Tribune parue dans Libération, à l'occasion des Rencontres Nationales de l'Education Populaire.
Philosophie éducative autant que multiplicité d’acteurs, l’éducation populaire couvre une diversité d’espaces qui ont en commun la confiance en la capacité de chacun à être acteur de sa vie, et en l’action collective comme fondatrice du vivre ensemble. Boostée par le développement du temps libre sous le Front populaire, au cœur des débats sur la démocratisation culturelle, elle vit en 2022 dans les Maisons de quartier, les clubs sportifs, les associations et initiatives citoyennes… Autant de lieux d’engagement quotidien, sans lesquels le COVID aurait eu un impact bien plus grave sur la cohésion sociale.
Pourtant, l’éducation populaire disparaît des débats et des politiques publiques. Elle est fragilisée par la crise de ses modèles économiques, tout autant que par la méconnaissance croissante du grand public et des nouvelles générations politiques. Les Ministères du Sport, de la Jeunesse et de l’Education Populaire, sont absorbés par le Ministère de l’Education Nationale en 2021, invisibilisant tout autre champ éducatif que celui de l’école. Le patrimoine public des centres de vacances est vendu à des promoteurs touristiques, lorsqu’il est en bord de mer ; laissé en déshérence, s’il est à la campagne.

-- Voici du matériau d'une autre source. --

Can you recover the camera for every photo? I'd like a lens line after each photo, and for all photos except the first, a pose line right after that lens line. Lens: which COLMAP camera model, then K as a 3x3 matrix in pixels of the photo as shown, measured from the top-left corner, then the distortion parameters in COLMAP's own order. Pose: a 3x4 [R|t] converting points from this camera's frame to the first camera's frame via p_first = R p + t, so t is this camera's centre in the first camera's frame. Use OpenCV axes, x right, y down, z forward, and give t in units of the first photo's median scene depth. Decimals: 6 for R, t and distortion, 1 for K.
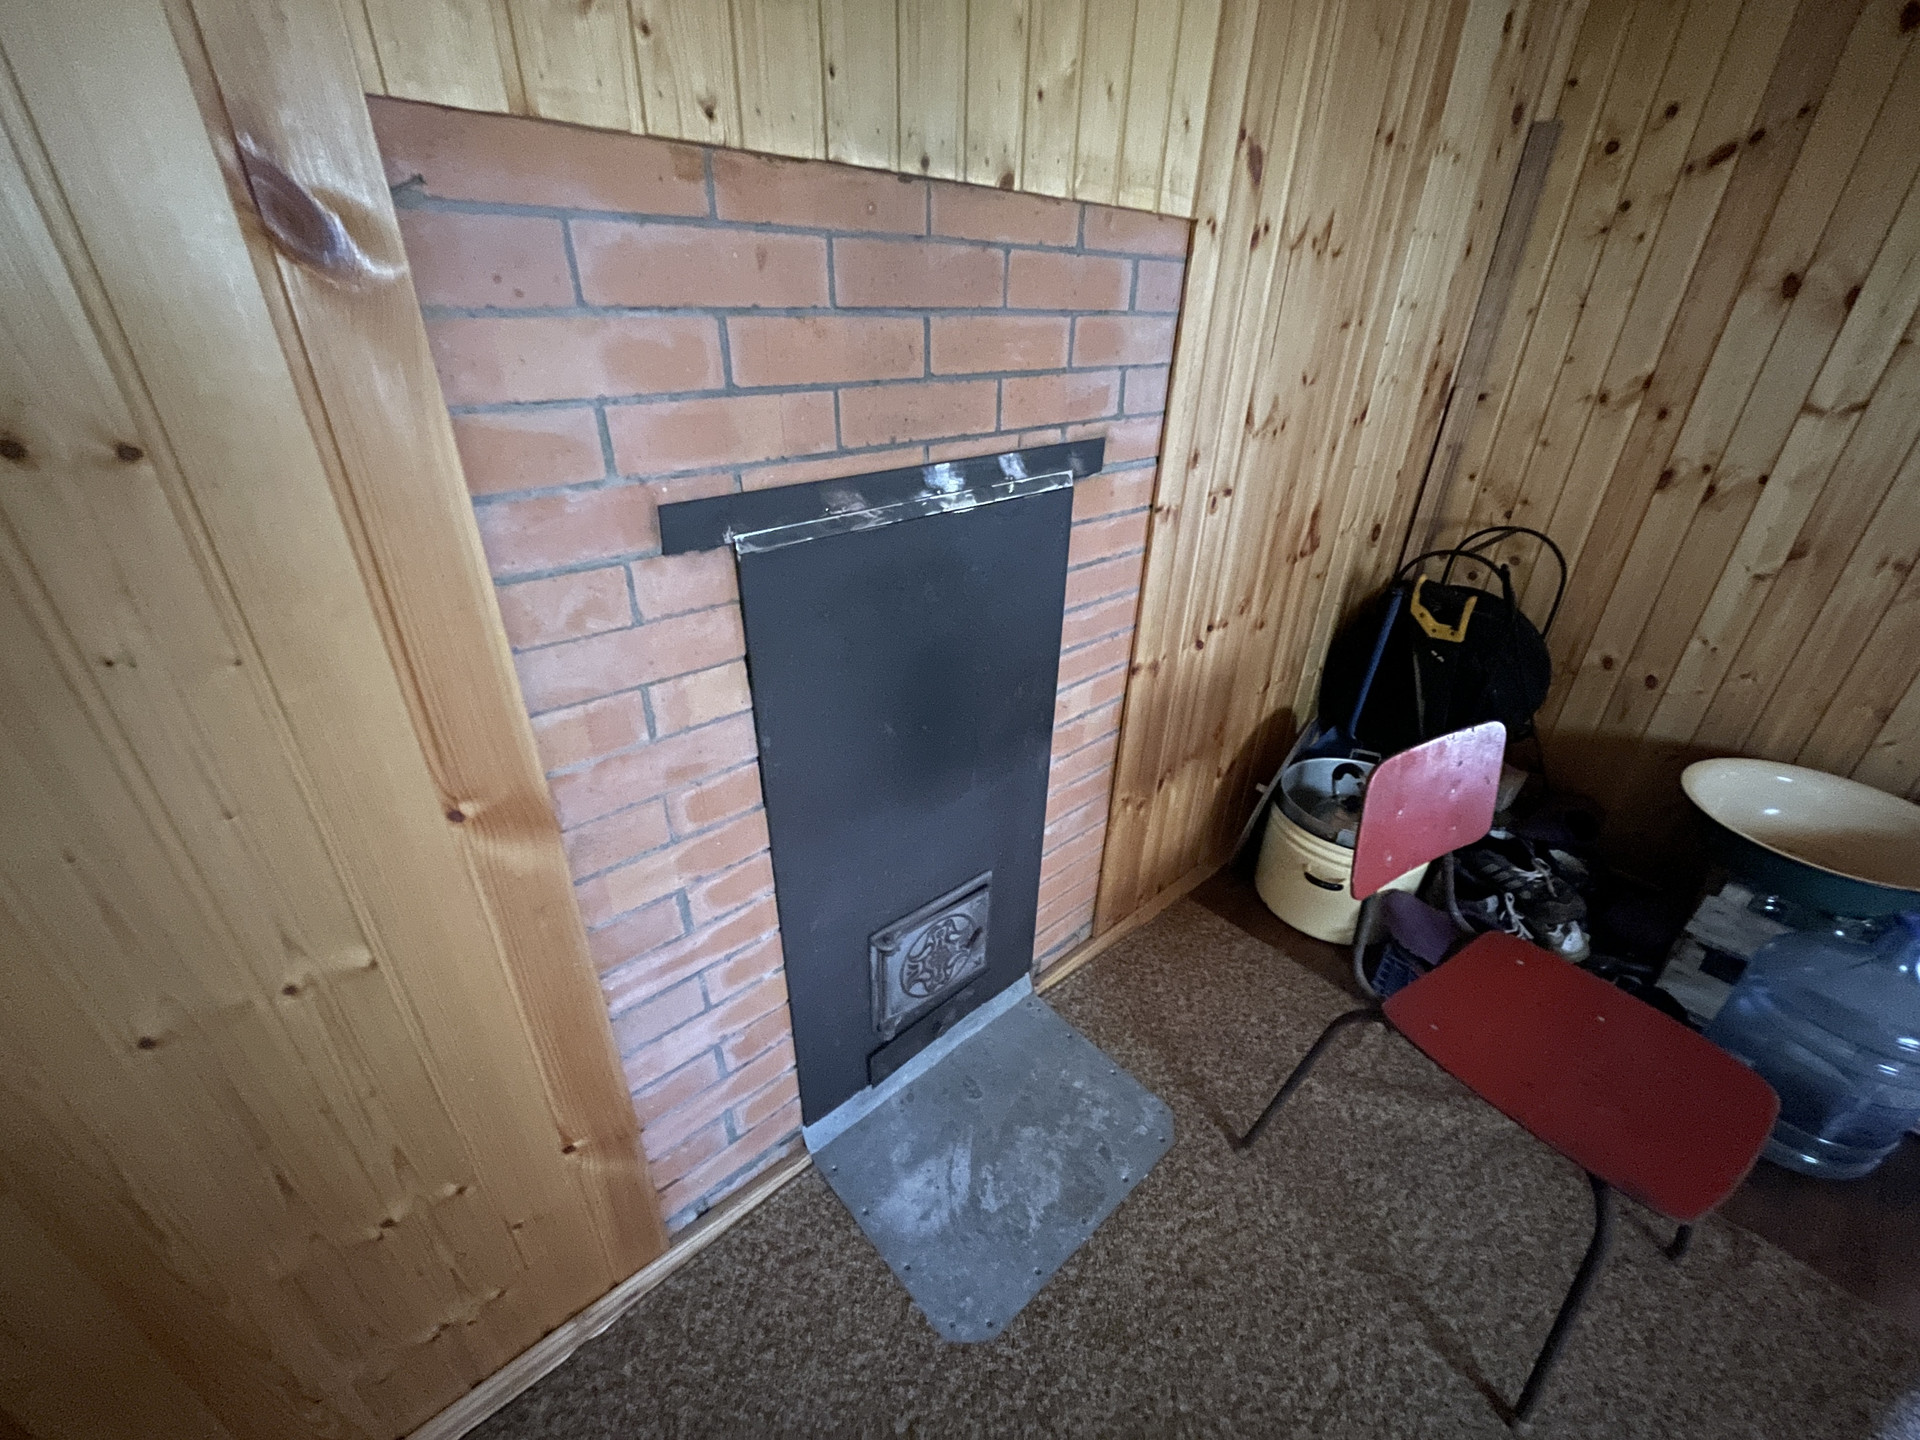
lens RADIAL K [[776.7, 0, 964.0], [0, 776.7, 720.8], [0, 0, 1]] dist [-0.002847, -0.000361]
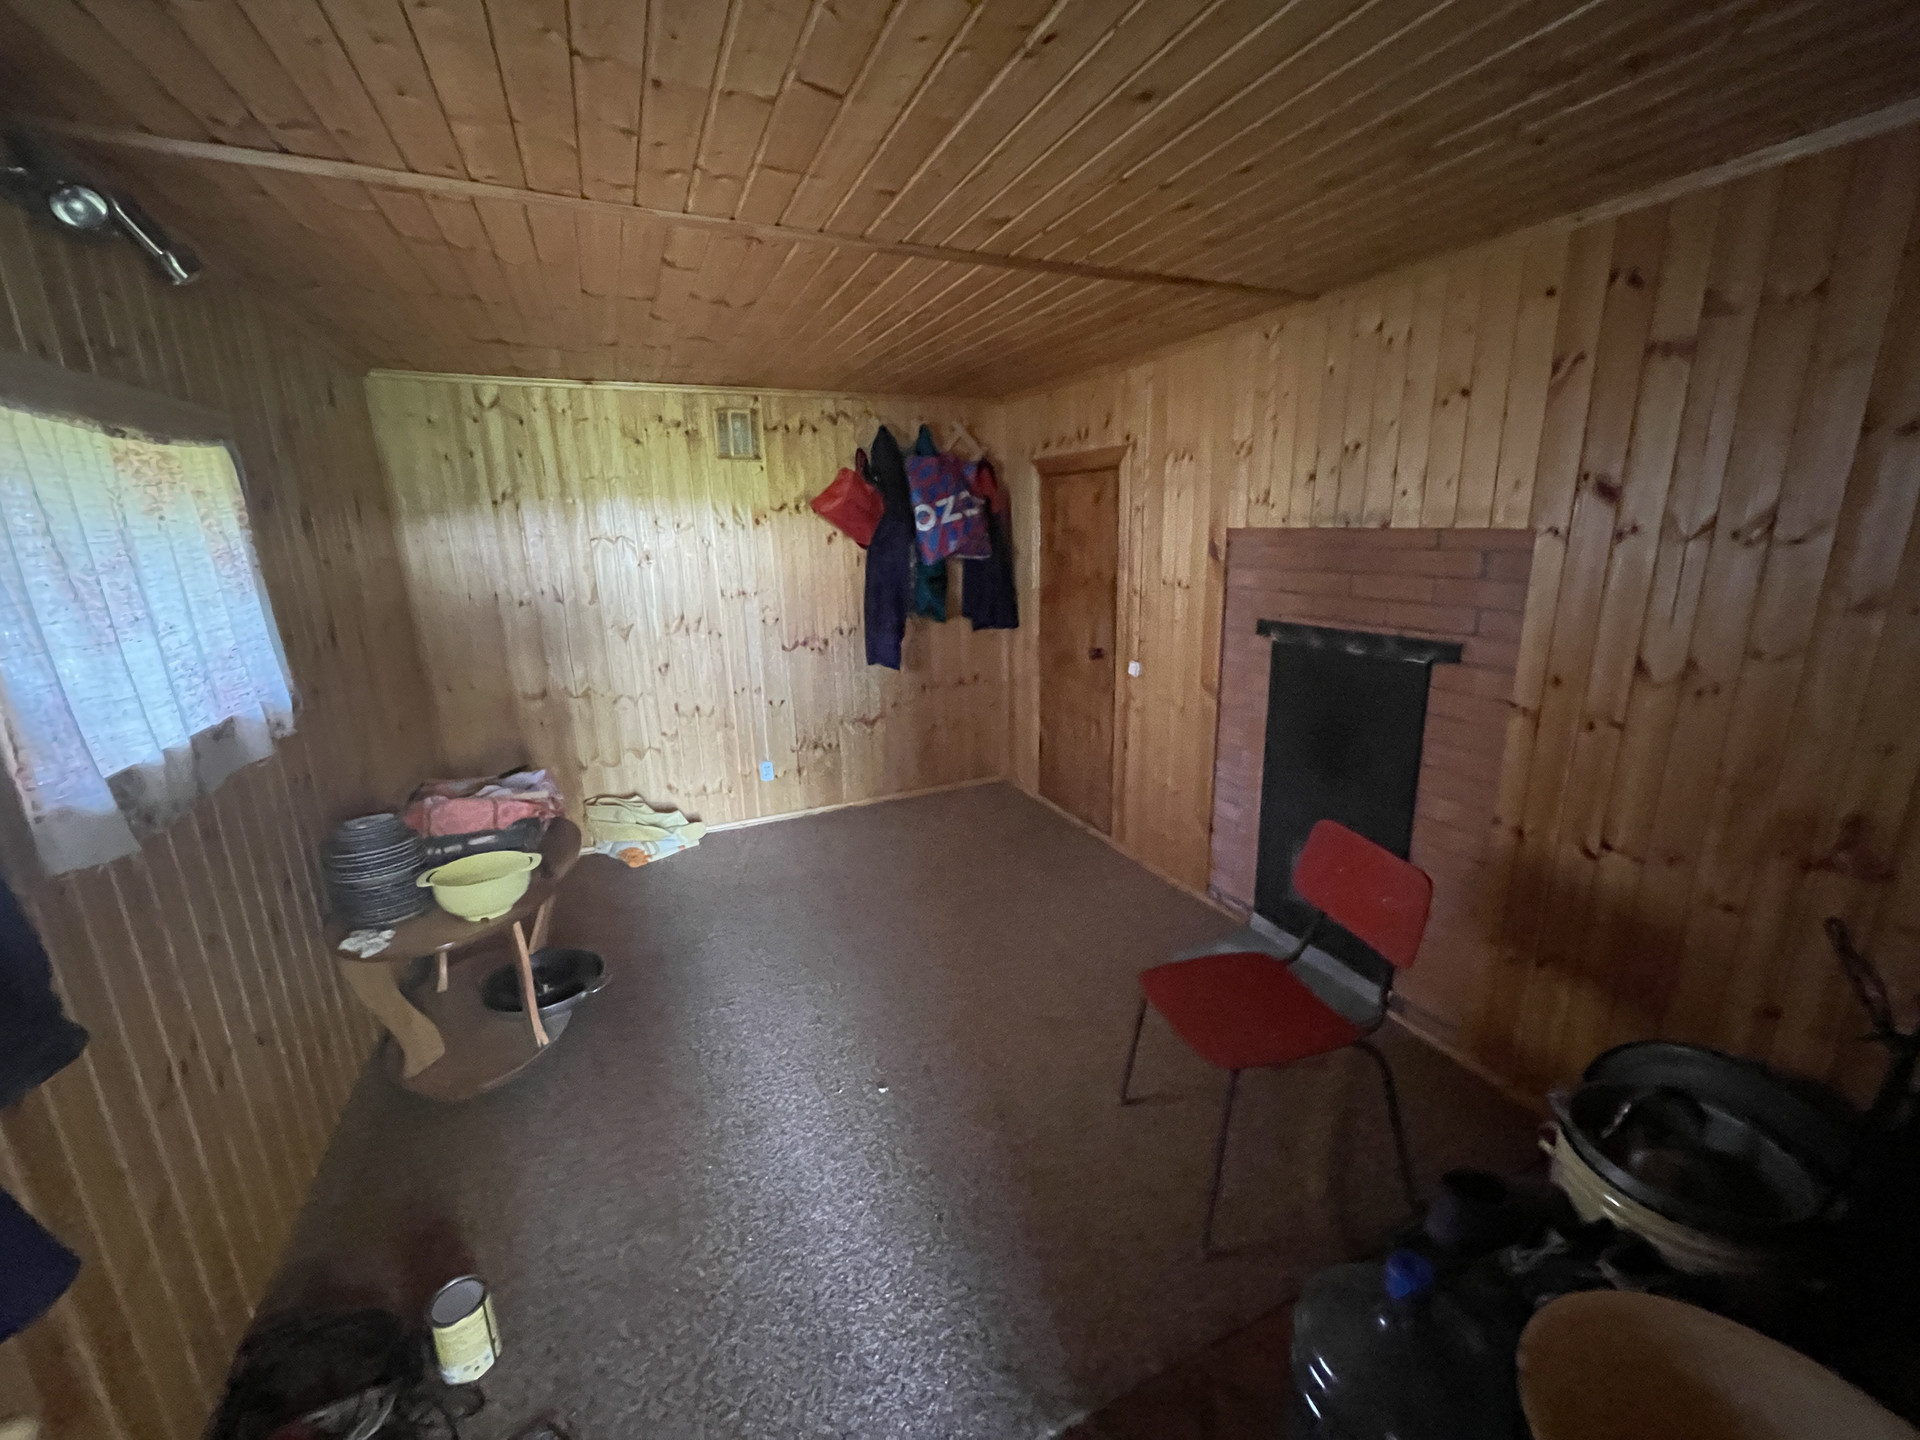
lens RADIAL K [[776.7, 0, 962.8], [0, 776.7, 713.3], [0, 0, 1]] dist [-0.002847, -0.000361]
pose [[-0.301578, 0.214771, -0.928937, 1.955626], [-0.439487, 0.833306, 0.335340, -0.304276], [0.846110, 0.509387, -0.156918, 0.389165]]
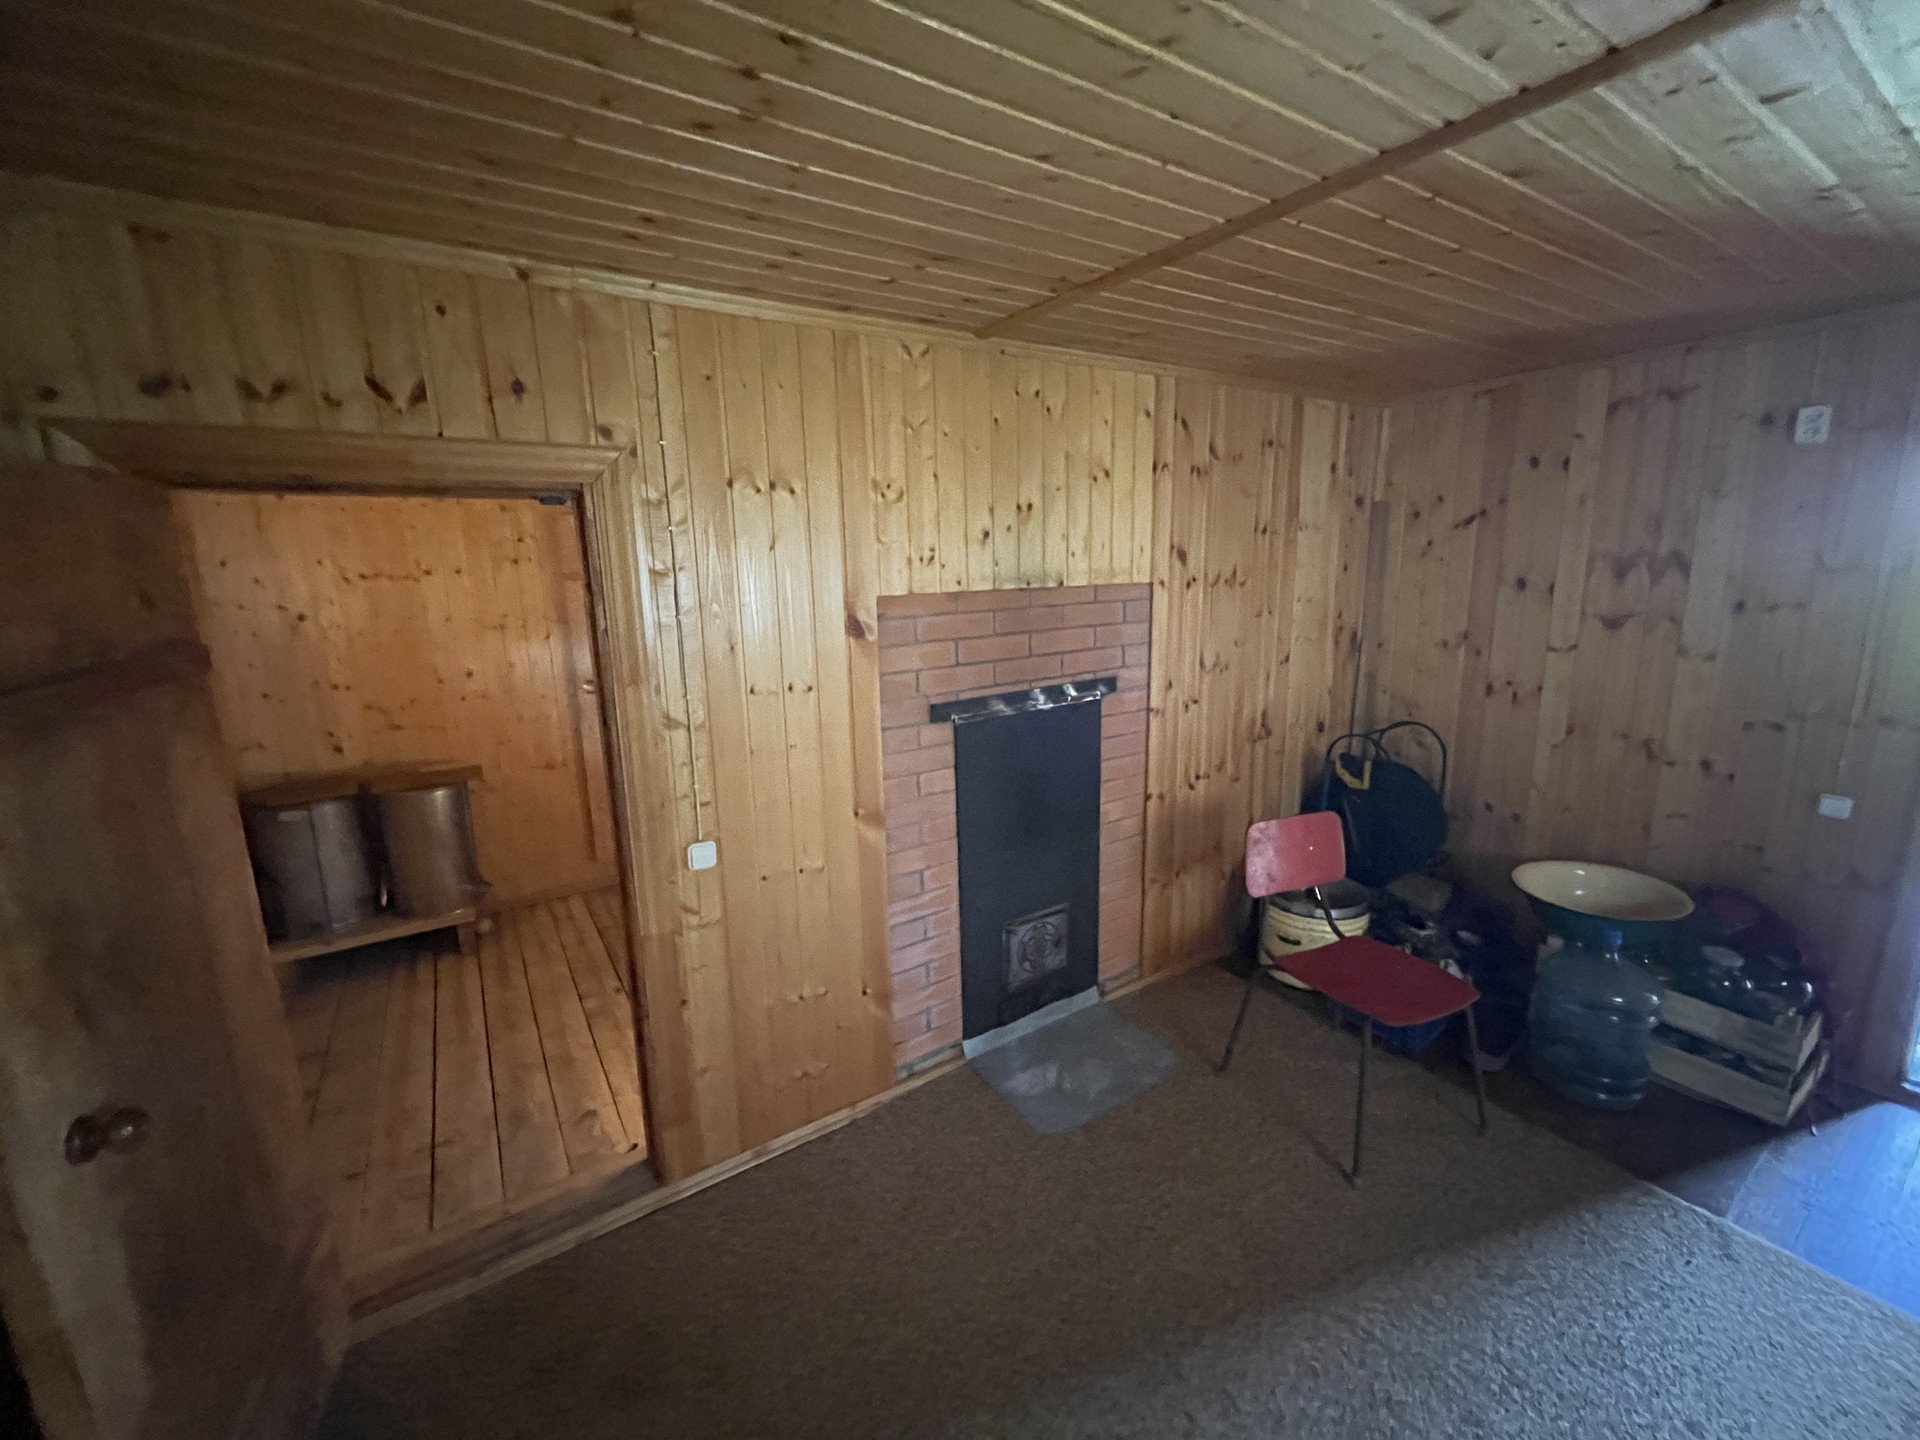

Il ne s’agit pas de défendre une vision nostalgisante de l’« éducpop’ ». Encore moins d’opposer les espaces éducatifs entre eux. L’éducation populaire est complémentaire de l’école, chacune ayant ses finalités, unies par l’aspiration à une éducation équilibrée offerte à chacun. Chacune mérite le respect de l’Etat, chacune en manque aujourd’hui cruellement. Il s’agit d’alerter sur une vision émancipatrice de l’éducation qui disparaît en même temps que nos colonies à la mer.
Depuis des années, les politiques éducatives, enfermées dans des logiques gestionnaires, oublient qu’à la question des moyens doit précéder celle de l’horizon dessiné par l’éducation. Qu’est-ce qu’un projet d’éducation, si ce n’est le chemin construit pour et par chacun vers un futur désirable ?
Aujourd’hui, la réussite éducative ne semble trouver de reconnaissance que par le succès de l’insertion professionnelle. Peu à peu, il n’est plus d’autre horizon que l’accès à l’emploi - et au plus vite. Cette vision est totalement inapte à répondre aux préoccupations actuelles d’une jeunesse qui, au-delà de l’emploi, est en quête de sens, dans un monde en plein bouleversement. Tenons bon sur la reconnaissance de la diversité des voies de réussite. L’émancipation intellectuelle, culturelle, politique, hors du seul rapport au travail, était au cœur des progrès sociaux et éducatifs des derniers siècles ; et elle doit rester un enjeu majeur de politique publique.
Aujourd’hui, la valeur des espaces collectifs, où s’expérimente la citoyenneté active et le vivre ensemble, est de moins en moins reconnue ; et leur désaffection, entretenue par l’approche politique libérale et individualiste dominante. Le rôle des associations, creusets de cet engagement collectif, est atrophié par l’arrêt brutal des contrats aidés en 2017 ; et l’on tend de plus en plus à les considérer comme des supplétifs de l’Etat, des lieux d’assertion descendante de valeurs de la République, plutôt que d’émergence d’une libre conscience citoyenne.
Or, face à la désaffection politique, au surgissement des aspirations communautaires ou autoritaires, il est urgent de rappeler que la démocratie ne se décrète pas, mais qu’elle s’apprend, et se pratique. Que la République ne sera jamais aussi forte que si elle est comprise, choisie, éprouvée par de sains débats. Ainsi, formons des citoyens engagés plutôt que des récitants de valeurs républicaines désincarnées ; des citoyens éclairés, libres de penser, de s’organiser collectivement plutôt que de jouer dangereusement avec la facilité populiste.
Redonner du sens à l’éducation politique, réhabiliter les espaces collectifs, comme horizons positifs face aux crises démocratiques, sociales, écologiques : c’est le rôle que doit jouer l’éducation populaire.